◆ WRITTEN TASK 1:
Lay out the records from the line that contains "1.5 最后，无监督学习可以很好补充基于规则的反欺诈场" through the line that contains "Tek bir sonuç gösteriliyor" as a numbered list, with both of those lines included and blank lines skipped. Leave the pictures out of the answer.

◆ EXTRACT PROVIDED:

--- START ---

A lot of people do this, In my current scape the tank i have used is a similar size tank, and like you only had a 9kg bag of substrate (i my case ADA), and wanted to create a bit of height without buying additional substrate. i used smashed up lave stones, which i put in a black filter bags to prevent mixing with substrate. I have also used gravel in black tights in the past, both with no issues.

Putting the stones or gravel in filter bags or tights meant that i could easily reuse substrate again when i came to rescape.


----------



## roadmaster (22 Feb 2018)

I too think it would work depending on composition of top layer.
I am not familiar with the Tropica aquarium soil powder, but wonder does it need cap t keep from clouding when disturbed with any frequency?
I have tried uncapped top soil as only substrate ,and also mixed it with cat litter and it worked well after initial clouding at set up (see water changes/filter cleanings)
But it did not lend itself well to moving plants about with any regularity (see more clouding/filter cleaning)
Aquarium soil powder in the name of the product left me wondering/pondering.
If it is compressed/pellet like material,then no worries and sorry for veering away from initial question.
I might would place a few centimeter's around the edge of the tank and place the larger filler material inside the diameter so as not to be too visible against the glass should aesthetics be of concern..
                              Lee


----------



## Majsa (22 Feb 2018)

--- END ---

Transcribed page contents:
--- START ---

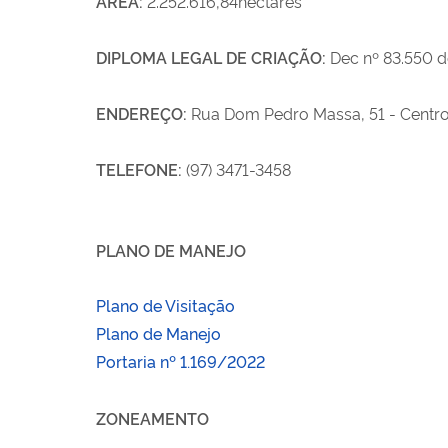
ÁREA:
2.252.616,84hectares
DIPLOMA LEGAL DE CRIAÇÃO:
Dec nº 83.550 d
ENDEREÇO:
Rua Dom Pedro Massa, 51 - Centro
TELEFONE:
(97) 3471-3458
PLANO DE MANEJO
Plano de Visitação
Plano de Manejo
Portaria nº 1.169/2022
ZONEAMENTO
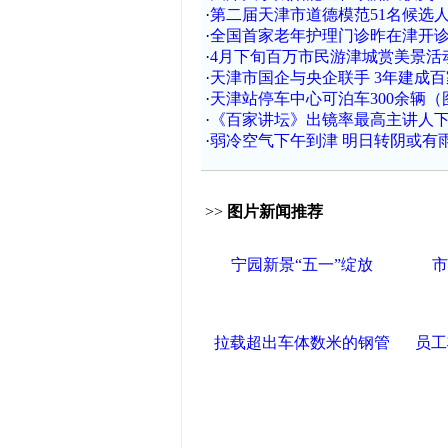
·
第二届天津市道德模范51名候选
·
全国首家老年护理门诊昨在津开
·
4月下旬百万市民游津城赏美景活
·
天津市国企与央企联手 3年建成
·
天津站停车中心可泊车300余辆（
·
《百家讲坛》出镜率最高主讲人
·
弱冷空气下午到津 明日转阴或有
>>
图片新闻推荐
宁园新景“五一”绽放
市
拉载超出车体数米的钢管
员工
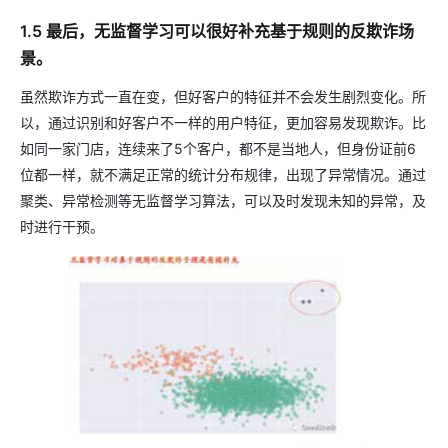
1.5 最后，无监督学习可以很好补充基于规则的反欺诈场
景。
虽然欺诈方式一直在变，但好客户的特征并不会发生剧烈变化。所
以，通过识别和好客户不一样的用户特征，更加容易发现欺诈。比
如同一家门店，连续来了5个客户，都不是当地人，但身份证前6
位都一样，就不满足正常的统计分布规律，出现了异常情况。通过
聚类、异常检测等无监督学习算法，可以及时发现未知的异常，及
时进行干预。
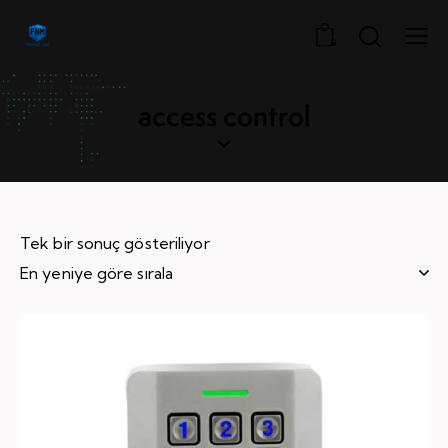
0
access control
Tek bir sonuç gösteriliyor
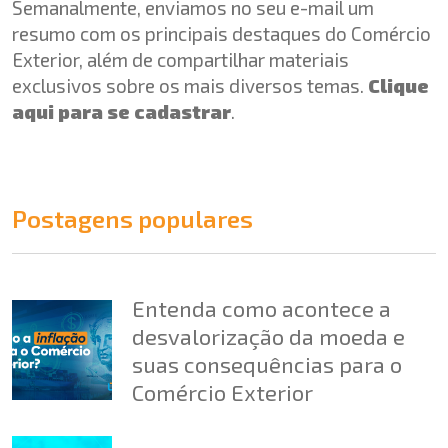
Semanalmente, enviamos no seu e-mail um
resumo com os principais destaques do Comércio
Exterior, além de compartilhar materiais
exclusivos sobre os mais diversos temas.
Clique
aqui para se cadastrar
.
Postagens populares
Entenda como acontece a
desvalorização da moeda e
suas consequências para o
Comércio Exterior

--- END ---

◆ WRITTEN TASK 2:
In the aquarium forum thread, what did roadmaster mix uncapped top soil with?

◆ ANSWER 1:
1. 1.5 最后，无监督学习可以很好补充基于规则的反欺诈场
2. 景。
3. 虽然欺诈方式一直在变，但好客户的特征并不会发生剧烈变化。所
4. 以，通过识别和好客户不一样的用户特征，更加容易发现欺诈。比
5. 如同一家门店，连续来了5个客户，都不是当地人，但身份证前6
6. 位都一样，就不满足正常的统计分布规律，出现了异常情况。通过
7. 聚类、异常检测等无监督学习算法，可以及时发现未知的异常，及
8. 时进行干预。
9. 0
10. access control
11. Tek bir sonuç gösteriliyor

◆ ANSWER 2:
Cat litter.